Smart Edge-Enabled Traffic Light Control: Improving Reward-Communication Trade-offs with Federated Reinforcement Learning

Traffic congestion is a costly phenomenon of everyday life. Reinforcement Learning (RL) is a promising solution due to its applicability to solving complex decision-making problems in highly dynamic environments. To train smart traffic lights using RL, large amounts of data is required. Recent RL-based approaches consider training to occur on some nearby server or a remote cloud server. However, this requires that traffic lights all communicate their raw data to some central location. For large road systems, communication cost can be impractical, particularly if traffic lights collect heavy data (e.g., video, LIDAR). As such, this work pushes training to the traffic lights directly to reduce communication cost. However, completely independent learning can reduce the performance of trained models.

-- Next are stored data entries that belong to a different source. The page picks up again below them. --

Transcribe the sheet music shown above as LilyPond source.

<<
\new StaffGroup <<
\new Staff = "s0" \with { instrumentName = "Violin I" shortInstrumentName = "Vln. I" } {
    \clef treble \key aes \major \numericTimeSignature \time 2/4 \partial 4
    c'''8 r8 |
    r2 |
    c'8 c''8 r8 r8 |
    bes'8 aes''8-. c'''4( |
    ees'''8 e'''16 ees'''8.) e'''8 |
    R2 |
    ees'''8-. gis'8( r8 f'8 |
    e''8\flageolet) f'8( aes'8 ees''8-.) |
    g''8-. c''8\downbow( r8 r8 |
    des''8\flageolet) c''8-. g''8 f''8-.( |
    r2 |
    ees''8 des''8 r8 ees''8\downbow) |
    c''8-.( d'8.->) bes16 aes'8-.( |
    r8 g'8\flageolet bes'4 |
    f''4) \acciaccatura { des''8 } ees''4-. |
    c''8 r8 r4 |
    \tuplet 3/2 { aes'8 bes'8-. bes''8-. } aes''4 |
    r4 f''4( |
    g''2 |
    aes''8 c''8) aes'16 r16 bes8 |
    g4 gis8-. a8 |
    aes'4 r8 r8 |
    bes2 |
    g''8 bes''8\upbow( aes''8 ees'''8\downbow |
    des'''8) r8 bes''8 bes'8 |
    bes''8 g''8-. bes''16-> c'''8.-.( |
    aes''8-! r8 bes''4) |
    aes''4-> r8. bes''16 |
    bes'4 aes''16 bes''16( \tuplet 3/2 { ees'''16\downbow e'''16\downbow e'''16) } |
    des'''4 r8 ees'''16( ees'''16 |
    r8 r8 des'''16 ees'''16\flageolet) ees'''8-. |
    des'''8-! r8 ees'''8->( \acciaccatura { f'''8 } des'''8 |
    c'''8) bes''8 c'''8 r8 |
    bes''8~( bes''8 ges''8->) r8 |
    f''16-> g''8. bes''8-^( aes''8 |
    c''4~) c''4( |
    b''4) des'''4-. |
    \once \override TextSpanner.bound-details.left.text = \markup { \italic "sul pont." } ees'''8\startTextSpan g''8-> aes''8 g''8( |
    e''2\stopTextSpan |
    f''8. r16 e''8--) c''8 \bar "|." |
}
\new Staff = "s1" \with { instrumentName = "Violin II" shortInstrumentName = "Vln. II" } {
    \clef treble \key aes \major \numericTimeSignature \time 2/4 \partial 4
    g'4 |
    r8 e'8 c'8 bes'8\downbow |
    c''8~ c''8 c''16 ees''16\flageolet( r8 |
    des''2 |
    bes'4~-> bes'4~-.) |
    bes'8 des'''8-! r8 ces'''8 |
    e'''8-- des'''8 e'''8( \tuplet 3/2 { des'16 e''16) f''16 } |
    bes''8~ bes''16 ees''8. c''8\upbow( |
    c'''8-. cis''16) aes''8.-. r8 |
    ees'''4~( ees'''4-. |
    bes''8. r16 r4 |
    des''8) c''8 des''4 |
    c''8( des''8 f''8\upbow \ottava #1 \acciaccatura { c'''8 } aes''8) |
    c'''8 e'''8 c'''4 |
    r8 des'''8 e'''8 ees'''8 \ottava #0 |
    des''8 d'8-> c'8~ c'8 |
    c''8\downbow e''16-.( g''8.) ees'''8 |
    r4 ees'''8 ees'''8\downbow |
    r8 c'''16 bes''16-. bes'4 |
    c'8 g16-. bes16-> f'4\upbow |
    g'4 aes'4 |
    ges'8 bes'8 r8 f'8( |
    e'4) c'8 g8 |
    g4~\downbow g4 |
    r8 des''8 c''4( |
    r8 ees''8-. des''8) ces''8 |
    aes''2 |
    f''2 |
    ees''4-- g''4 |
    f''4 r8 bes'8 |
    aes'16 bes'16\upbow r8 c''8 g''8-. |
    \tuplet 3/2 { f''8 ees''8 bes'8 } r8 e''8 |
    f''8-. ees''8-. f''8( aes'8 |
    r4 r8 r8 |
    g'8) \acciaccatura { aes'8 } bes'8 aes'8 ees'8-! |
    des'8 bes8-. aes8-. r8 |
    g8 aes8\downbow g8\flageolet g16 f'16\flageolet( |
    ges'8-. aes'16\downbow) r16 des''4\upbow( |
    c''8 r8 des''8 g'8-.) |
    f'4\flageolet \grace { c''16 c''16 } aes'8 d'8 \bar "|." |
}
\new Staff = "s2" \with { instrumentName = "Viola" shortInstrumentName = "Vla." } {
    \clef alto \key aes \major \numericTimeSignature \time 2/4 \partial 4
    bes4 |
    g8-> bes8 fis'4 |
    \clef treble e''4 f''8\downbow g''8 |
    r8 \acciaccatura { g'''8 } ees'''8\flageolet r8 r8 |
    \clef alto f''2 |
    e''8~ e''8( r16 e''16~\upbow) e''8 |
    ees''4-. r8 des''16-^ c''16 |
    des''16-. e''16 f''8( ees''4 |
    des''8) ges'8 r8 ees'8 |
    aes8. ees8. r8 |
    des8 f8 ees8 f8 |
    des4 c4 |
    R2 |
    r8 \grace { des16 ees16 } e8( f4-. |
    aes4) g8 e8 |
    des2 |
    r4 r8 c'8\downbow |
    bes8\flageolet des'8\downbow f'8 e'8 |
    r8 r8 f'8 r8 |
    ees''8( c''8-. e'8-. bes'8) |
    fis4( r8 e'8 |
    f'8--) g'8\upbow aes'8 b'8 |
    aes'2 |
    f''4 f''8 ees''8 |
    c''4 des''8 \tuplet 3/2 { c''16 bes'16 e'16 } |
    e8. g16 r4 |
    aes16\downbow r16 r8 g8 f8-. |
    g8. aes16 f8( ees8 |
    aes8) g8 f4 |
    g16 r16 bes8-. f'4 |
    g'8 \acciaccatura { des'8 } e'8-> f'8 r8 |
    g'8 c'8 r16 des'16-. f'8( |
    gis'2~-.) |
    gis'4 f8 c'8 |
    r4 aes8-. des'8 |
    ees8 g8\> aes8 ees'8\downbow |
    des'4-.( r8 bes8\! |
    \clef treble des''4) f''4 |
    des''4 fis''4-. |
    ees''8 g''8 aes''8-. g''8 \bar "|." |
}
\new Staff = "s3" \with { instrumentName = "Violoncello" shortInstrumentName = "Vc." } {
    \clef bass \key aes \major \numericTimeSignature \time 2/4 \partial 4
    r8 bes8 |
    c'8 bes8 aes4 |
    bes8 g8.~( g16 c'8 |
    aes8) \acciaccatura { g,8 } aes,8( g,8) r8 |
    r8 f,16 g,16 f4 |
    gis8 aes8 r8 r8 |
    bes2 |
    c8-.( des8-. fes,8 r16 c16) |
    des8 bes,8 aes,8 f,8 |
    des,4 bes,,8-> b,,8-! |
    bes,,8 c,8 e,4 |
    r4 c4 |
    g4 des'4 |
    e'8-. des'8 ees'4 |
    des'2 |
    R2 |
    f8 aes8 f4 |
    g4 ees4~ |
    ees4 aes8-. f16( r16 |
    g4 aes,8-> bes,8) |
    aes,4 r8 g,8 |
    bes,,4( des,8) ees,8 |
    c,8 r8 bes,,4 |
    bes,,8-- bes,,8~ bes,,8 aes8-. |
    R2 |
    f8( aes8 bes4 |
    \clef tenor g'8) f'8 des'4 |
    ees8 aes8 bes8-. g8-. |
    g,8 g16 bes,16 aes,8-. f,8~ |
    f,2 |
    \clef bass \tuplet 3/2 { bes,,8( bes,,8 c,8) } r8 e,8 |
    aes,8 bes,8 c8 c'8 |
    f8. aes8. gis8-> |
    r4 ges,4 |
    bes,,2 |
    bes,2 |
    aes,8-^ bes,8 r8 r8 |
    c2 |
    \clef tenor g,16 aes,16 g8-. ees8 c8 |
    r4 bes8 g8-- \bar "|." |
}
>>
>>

As such, this work considers the recent advent of Federated Reinforcement Learning (FedRL) for edge-enabled traffic lights so they can learn from each other's experience by periodically aggregating locally-learned policy network parameters rather than share raw data, hence keeping communication costs low. To do this, we propose the SEAL framework which uses an intersection-agnostic representation to support FedRL across traffic lights controlling heterogeneous intersection types. We then evaluate our FedRL approach against Centralized and Decentralized RL strategies. We compare the reward-communication trade-offs of these strategies. Our results show that FedRL is able to reduce the communication costs associated with Centralized training by 36.24%; while only seeing a 2.11% decrease in average reward (i.e., decreased traffic congestion).